:: SELECTED EXCERPT ::
Always try to start the schedule at least 5 mins in advance of the first scan.
If the scheduled start time is in the future, start the schedule with
schedule=r4447hb,#1
You can schedule commands in the field system through the operator input with a command like
!2014.293.16:00:00
(or
!+5h
(for 5 hours from now). Any commands entered after this will not be carried out until the specified time. NB - this can make it look like the FS has locked up! You can remove any queued commands with the
flush
command, entered in the operator input.
If you are starting late (or re-starting for some reason), start the schedule with
schedule=r4447hb
if you try to start not very late (i.e. within five minutes of the scheduled start) you may get and get errors like; m5 -900 no scans; m5 -900 not while recording or playing; m5 -900 can't get device info. The mk5 is looking for the previous scheduled scan to check, which doesn't exist, and can't start the next scheduled scan recording. In this case start schedule with start line number
schedule=r4447hb,#24
Otherwise: do NOT specify a start line number if starting late.
Then send a start message to IVS.
Every two hours during the experiment eRemoteControl will bring up a checklist. Please run through the checklist when it appears. A description of the checklist parameters and what to look out for is available here:
Please also edit and update the Handover Notes page with any information on current issues, recent problems etc that need to be passed on to the next observer.
The system monitor provides a useful summary of the drives & other Monica parameters. You can run it on ops2, ops4 or ops5 with the command monitor_system.pl
or from the drop-down menu on the desktop “Applications → AuScope → Monitor System”. Run it once for each site.
You can launch clock displays too from the “Applications → AuScope” menu.
It's best to only have the Katherine and Yarragadee VNC sessions running when running through the checklist and to rely on eRemoteControl, the system monitor and the log monitor the rest of the time. You should use the VNC sessions to check that the autocorrelation spectra are OK though.
This web page provides a one-page summary of the webcams and weather radar.

:: TASK A ::
List every error message that the observing guide says can appear when a schedule is started less than five minutes late.
:: TASK B ::
Extend the observing guide, picking up right after its last sentence about the one-page summary of the webcams and weather radar.
The records that come next are separate material and have no connection to the observing guide.

:: THE DATA ::

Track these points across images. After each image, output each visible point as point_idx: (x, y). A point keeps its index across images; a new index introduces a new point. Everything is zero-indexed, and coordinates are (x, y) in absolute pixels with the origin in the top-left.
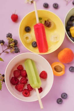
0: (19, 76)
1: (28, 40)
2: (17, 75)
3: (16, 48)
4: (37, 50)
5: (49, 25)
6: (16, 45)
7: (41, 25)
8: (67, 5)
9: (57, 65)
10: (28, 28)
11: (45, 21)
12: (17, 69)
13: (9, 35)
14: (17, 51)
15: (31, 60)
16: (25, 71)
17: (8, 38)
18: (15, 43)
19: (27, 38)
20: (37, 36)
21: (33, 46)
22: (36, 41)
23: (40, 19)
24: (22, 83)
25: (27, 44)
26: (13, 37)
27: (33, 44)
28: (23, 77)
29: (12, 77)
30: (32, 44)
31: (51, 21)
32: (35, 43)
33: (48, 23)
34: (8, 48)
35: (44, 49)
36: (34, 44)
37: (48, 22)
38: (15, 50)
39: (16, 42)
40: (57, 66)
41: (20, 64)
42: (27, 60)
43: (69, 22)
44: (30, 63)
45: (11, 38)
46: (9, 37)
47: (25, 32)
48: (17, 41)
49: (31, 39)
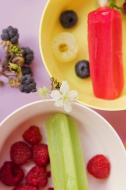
0: (26, 162)
1: (64, 54)
2: (18, 160)
3: (26, 79)
4: (88, 86)
6: (26, 66)
10: (70, 15)
13: (10, 33)
14: (28, 87)
16: (46, 147)
17: (4, 42)
18: (25, 59)
19: (63, 48)
20: (94, 47)
21: (78, 75)
22: (87, 58)
24: (32, 185)
25: (62, 66)
26: (20, 40)
27: (80, 67)
28: (37, 165)
29: (6, 163)
30: (77, 66)
32: (85, 65)
34: (2, 73)
35: (111, 89)
36: (83, 68)
38: (22, 84)
39: (28, 56)
41: (33, 124)
44: (64, 126)
45: (15, 43)
46: (9, 39)
47: (60, 27)
48: (32, 53)
49: (76, 51)
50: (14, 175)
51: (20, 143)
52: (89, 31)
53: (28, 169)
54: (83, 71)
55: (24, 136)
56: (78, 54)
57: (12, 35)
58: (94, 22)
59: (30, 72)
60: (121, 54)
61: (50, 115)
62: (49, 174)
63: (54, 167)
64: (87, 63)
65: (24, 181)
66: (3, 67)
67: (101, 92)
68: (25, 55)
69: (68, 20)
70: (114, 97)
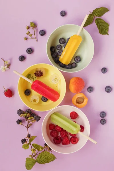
0: (57, 134)
1: (36, 101)
2: (55, 136)
3: (35, 118)
4: (50, 102)
5: (41, 74)
8: (37, 41)
9: (76, 98)
11: (35, 74)
12: (51, 131)
13: (20, 112)
14: (38, 119)
15: (54, 113)
16: (57, 126)
17: (21, 115)
18: (30, 113)
19: (34, 101)
20: (41, 93)
21: (45, 102)
22: (42, 96)
23: (29, 76)
24: (65, 137)
25: (39, 104)
26: (23, 110)
27: (43, 99)
28: (61, 132)
29: (53, 140)
30: (42, 100)
31: (39, 70)
33: (38, 74)
34: (29, 122)
35: (55, 96)
36: (44, 99)
37: (38, 73)
38: (36, 120)
41: (49, 124)
42: (51, 117)
43: (53, 55)
44: (55, 117)
48: (29, 110)
49: (38, 97)
50: (58, 140)
51: (51, 132)
52: (36, 91)
53: (60, 135)
54: (45, 100)
55: (50, 130)
56: (40, 97)
58: (35, 88)
59: (34, 114)
60: (49, 87)
61: (50, 118)
62: (65, 131)
63: (64, 129)
65: (62, 138)
66: (27, 120)
67: (54, 100)
68: (28, 112)
69: (27, 93)
70: (59, 97)
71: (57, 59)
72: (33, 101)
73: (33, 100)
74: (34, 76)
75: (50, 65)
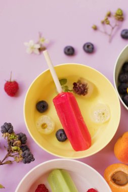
1: (46, 129)
3: (25, 154)
4: (68, 145)
5: (84, 90)
6: (23, 145)
7: (68, 95)
8: (110, 41)
9: (116, 170)
10: (42, 104)
11: (75, 84)
14: (28, 159)
15: (61, 170)
17: (4, 134)
18: (21, 141)
19: (44, 126)
21: (60, 140)
22: (62, 128)
23: (63, 81)
25: (47, 137)
26: (14, 130)
27: (59, 134)
30: (57, 135)
31: (85, 82)
32: (62, 133)
33: (80, 88)
34: (9, 155)
35: (83, 142)
36: (61, 135)
37: (81, 85)
38: (24, 158)
39: (22, 138)
40: (117, 173)
41: (39, 184)
43: (122, 76)
45: (12, 132)
46: (7, 131)
47: (38, 113)
48: (25, 135)
49: (53, 125)
52: (57, 110)
56: (56, 126)
57: (8, 128)
58: (58, 103)
59: (27, 149)
60: (82, 118)
64: (63, 130)
66: (8, 151)
68: (20, 138)
69: (42, 107)
71: (124, 85)
72: (40, 125)
73: (42, 123)
74: (71, 88)
75: (111, 83)
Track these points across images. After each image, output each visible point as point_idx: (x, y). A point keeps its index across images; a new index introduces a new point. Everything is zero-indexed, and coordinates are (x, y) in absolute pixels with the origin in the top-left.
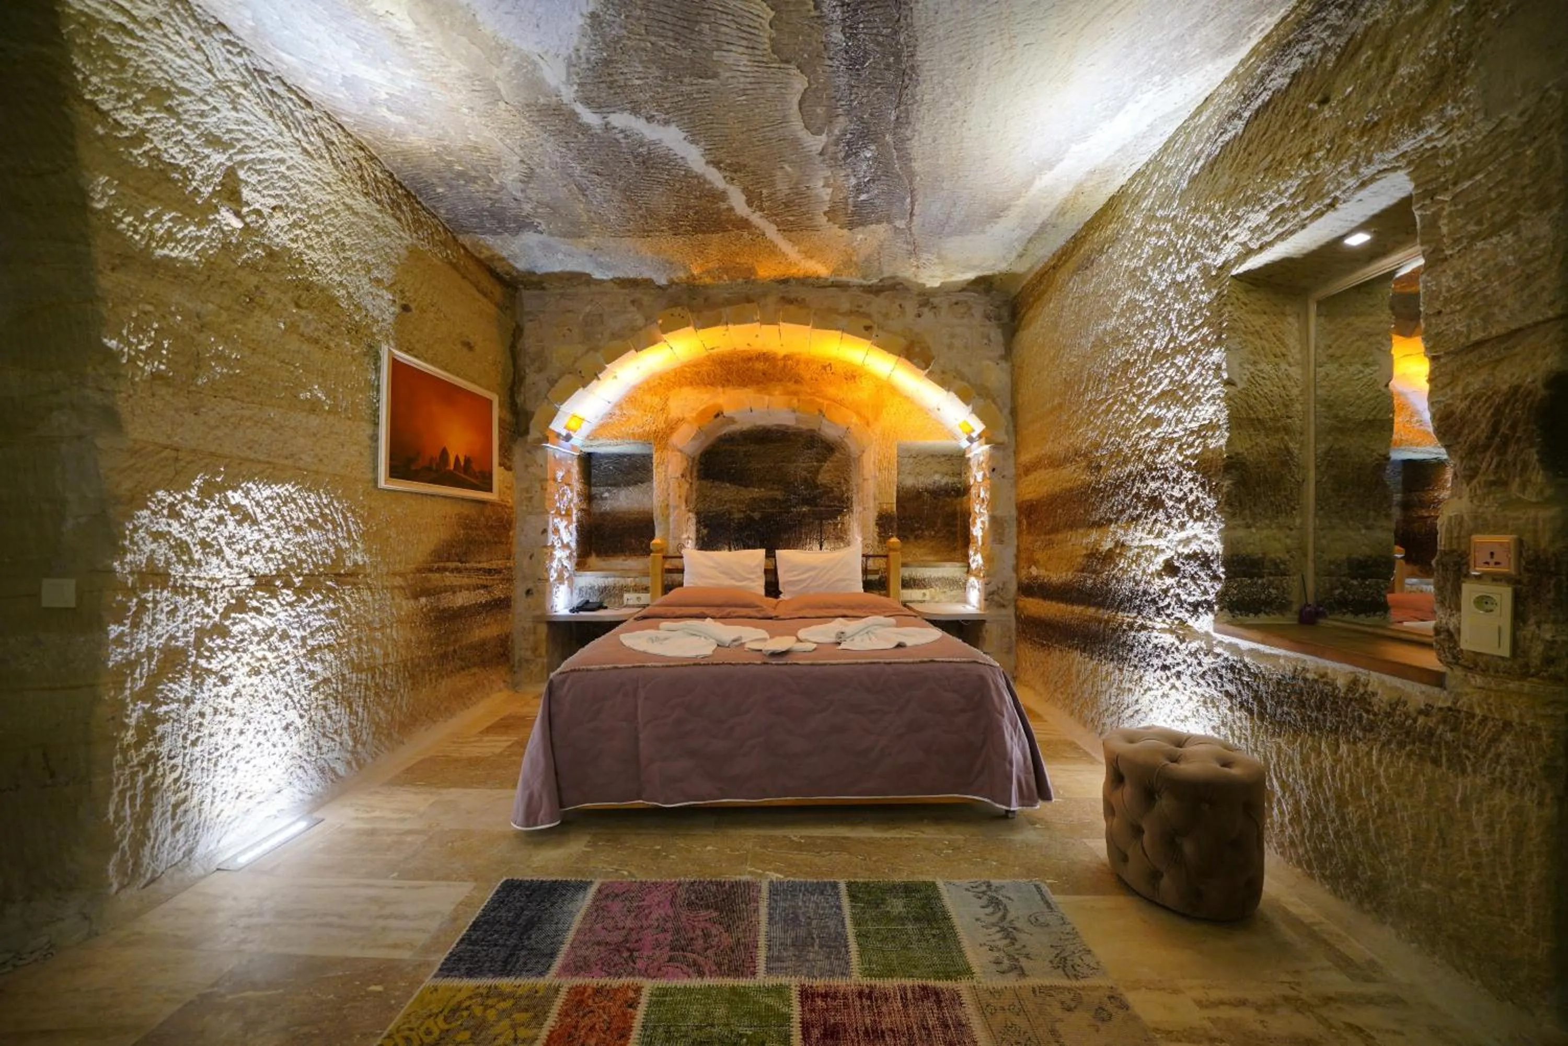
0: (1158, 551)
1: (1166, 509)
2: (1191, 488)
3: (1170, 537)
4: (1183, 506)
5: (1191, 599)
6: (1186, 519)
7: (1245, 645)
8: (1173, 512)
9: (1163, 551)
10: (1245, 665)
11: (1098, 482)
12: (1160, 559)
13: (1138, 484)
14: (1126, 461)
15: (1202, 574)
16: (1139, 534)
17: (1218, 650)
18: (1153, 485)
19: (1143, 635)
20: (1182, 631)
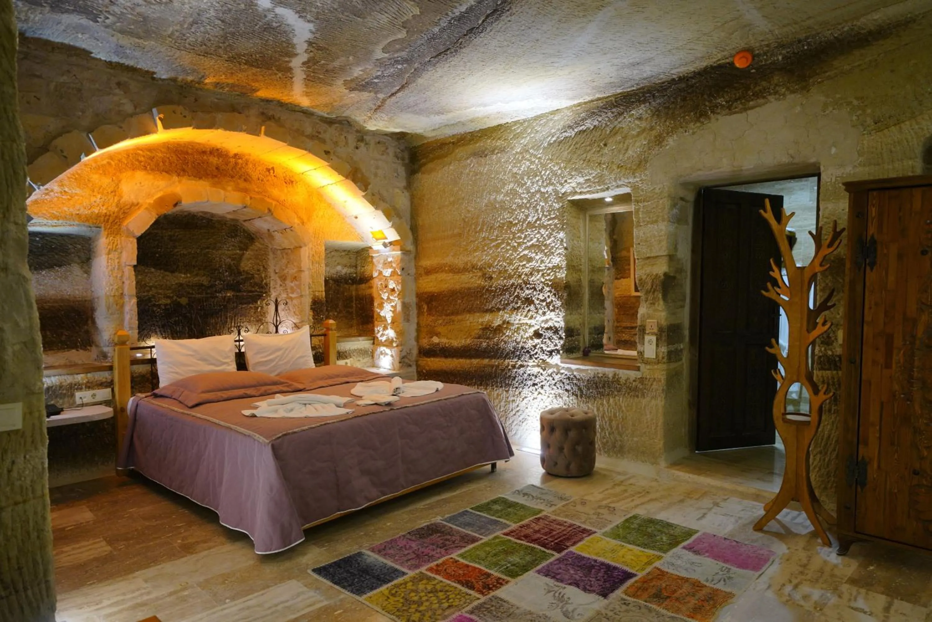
0: (530, 326)
1: (535, 305)
2: (547, 294)
3: (537, 319)
4: (544, 304)
5: (548, 349)
6: (546, 310)
7: (574, 367)
8: (539, 306)
9: (533, 326)
10: (575, 376)
11: (491, 287)
12: (531, 331)
13: (518, 290)
14: (510, 277)
15: (554, 337)
16: (518, 317)
17: (562, 371)
18: (527, 292)
19: (521, 371)
20: (544, 365)
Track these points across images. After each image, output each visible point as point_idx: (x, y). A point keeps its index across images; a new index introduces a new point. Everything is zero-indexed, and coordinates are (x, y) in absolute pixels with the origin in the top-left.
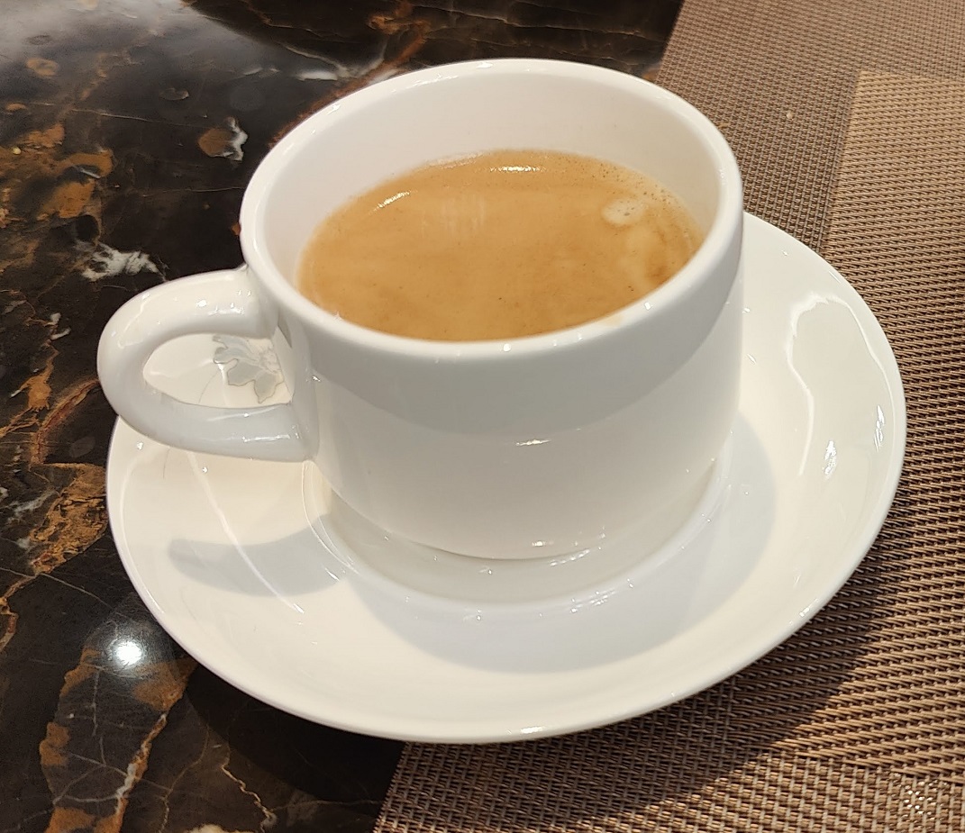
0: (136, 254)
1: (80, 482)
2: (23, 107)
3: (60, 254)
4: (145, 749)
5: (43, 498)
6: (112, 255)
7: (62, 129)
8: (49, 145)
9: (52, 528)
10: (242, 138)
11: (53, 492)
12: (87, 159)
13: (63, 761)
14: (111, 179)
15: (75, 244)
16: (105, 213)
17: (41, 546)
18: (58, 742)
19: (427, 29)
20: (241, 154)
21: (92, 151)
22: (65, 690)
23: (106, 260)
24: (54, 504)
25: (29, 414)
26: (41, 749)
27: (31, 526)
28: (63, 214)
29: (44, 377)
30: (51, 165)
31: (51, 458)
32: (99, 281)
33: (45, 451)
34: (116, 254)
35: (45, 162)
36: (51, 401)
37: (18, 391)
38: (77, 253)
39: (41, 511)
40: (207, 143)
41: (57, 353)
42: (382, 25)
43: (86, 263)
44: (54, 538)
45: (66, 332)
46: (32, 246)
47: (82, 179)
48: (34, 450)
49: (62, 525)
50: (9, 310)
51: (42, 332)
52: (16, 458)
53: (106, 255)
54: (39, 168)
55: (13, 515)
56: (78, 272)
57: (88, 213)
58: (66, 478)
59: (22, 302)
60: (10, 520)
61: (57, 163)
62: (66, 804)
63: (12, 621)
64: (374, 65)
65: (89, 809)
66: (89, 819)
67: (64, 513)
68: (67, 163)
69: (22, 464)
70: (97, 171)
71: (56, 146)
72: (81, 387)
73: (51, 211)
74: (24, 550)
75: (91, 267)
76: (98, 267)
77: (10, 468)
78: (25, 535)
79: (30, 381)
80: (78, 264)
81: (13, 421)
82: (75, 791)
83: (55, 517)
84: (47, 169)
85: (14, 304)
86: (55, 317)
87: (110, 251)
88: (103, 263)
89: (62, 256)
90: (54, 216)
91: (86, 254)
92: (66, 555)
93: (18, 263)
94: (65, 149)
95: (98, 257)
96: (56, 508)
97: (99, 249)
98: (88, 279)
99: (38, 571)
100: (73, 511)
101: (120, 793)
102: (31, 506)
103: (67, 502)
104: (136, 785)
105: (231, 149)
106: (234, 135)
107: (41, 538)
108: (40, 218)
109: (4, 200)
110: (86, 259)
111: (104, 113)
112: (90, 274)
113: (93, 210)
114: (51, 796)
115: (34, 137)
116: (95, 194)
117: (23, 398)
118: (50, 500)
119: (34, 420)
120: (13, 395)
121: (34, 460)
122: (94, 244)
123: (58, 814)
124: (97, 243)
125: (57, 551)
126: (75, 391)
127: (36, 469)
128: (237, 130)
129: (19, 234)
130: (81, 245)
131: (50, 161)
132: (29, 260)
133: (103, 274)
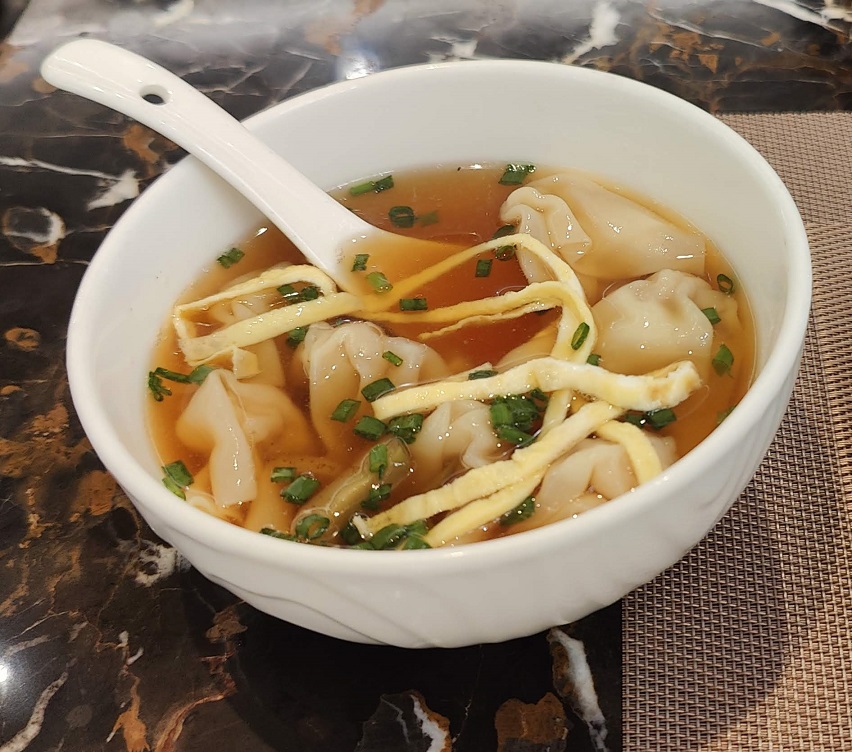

:: RESPONSE BOX A ::
m5 -900 no scans
m5 -900 not while recording or playing
m5 -900 can't get device info

:: RESPONSE BOX B ::
The PC in the “lounge” (ops6) runs the same PCFS log monitor that ops4 does. To start it, double-click on the “Log monitor” icon on the desktop and then open the same log file that econtrol is writing to. Run it once for each station.
2012.297.03:58:54.01?ERROR st -998 reading SystemClock1 2012.297.03:58:54.01?ERROR st -999 TCP/IP connection was closed by remote peer 2012.297.03:58:54.01?ERROR st -5 Error return from antenna, see Mbus error.
and you'll need to re-establish the connection by typing:
antenna=open (this re-opens the connection) antenna=status (if the connection has re-established, you will see several lines of status messages)
If it still doesn't work, from a terminal
ping syshb
. If syshb is not “pingable” it might be a communication issue, contact the on call person and tell them.
2012.312.18:08:21.42?ERROR m5 -900 Probably no such disk 2012.312.18:08:21.42?ERROR m5 -904 MARK5 return code 4: error encountered (during attempt to execute)
It can be ignored. It seems to be linked to disk modules that contain less than the maximum number of disk drives (8).
2012.312.01:50:32.28#trakl# Computer time window is 270 milliseconds 2012.312.01:50:32.28?ERROR st -24 Computer time window exceeded 0.25 seconds, see value above. 2012.312.01:50:32.28#trakl# ACU Time window is 252 milliseconds 2012.312.01:50:32.28?ERROR st -26 ACU time window exceeded 0.25 seconds, see value above.
This is probably a network issue and only seems to happen when we’re running eTransfers. It can be safely ignored.
2012.314.18:02:02.16#antcn#Antenna outside nominal tracking tolerance of 0.0045 degrees, current tolerance 0.0100.
If this persists then there may be a tracking problem but if it only occurs before/after slews or in strong winds (see next note), it can probably be safely ignored.
ptol
command can be used to adjust the tolerance to a higher level but in general it's probably better to just put up with it.To reinitialise the connection to the antenna:
antenna=open
To get the antenna moving again:
antenna=operate
When the antenna is stuck, launch the VNC to the timepc and go to the antenna control window. Look for red buttons there. Set the schedule to halt in the fs input. You can turn on/ff the antenna manually from operate/standby, switch Drives on/off. If necessary, do the RESETS at the bottom.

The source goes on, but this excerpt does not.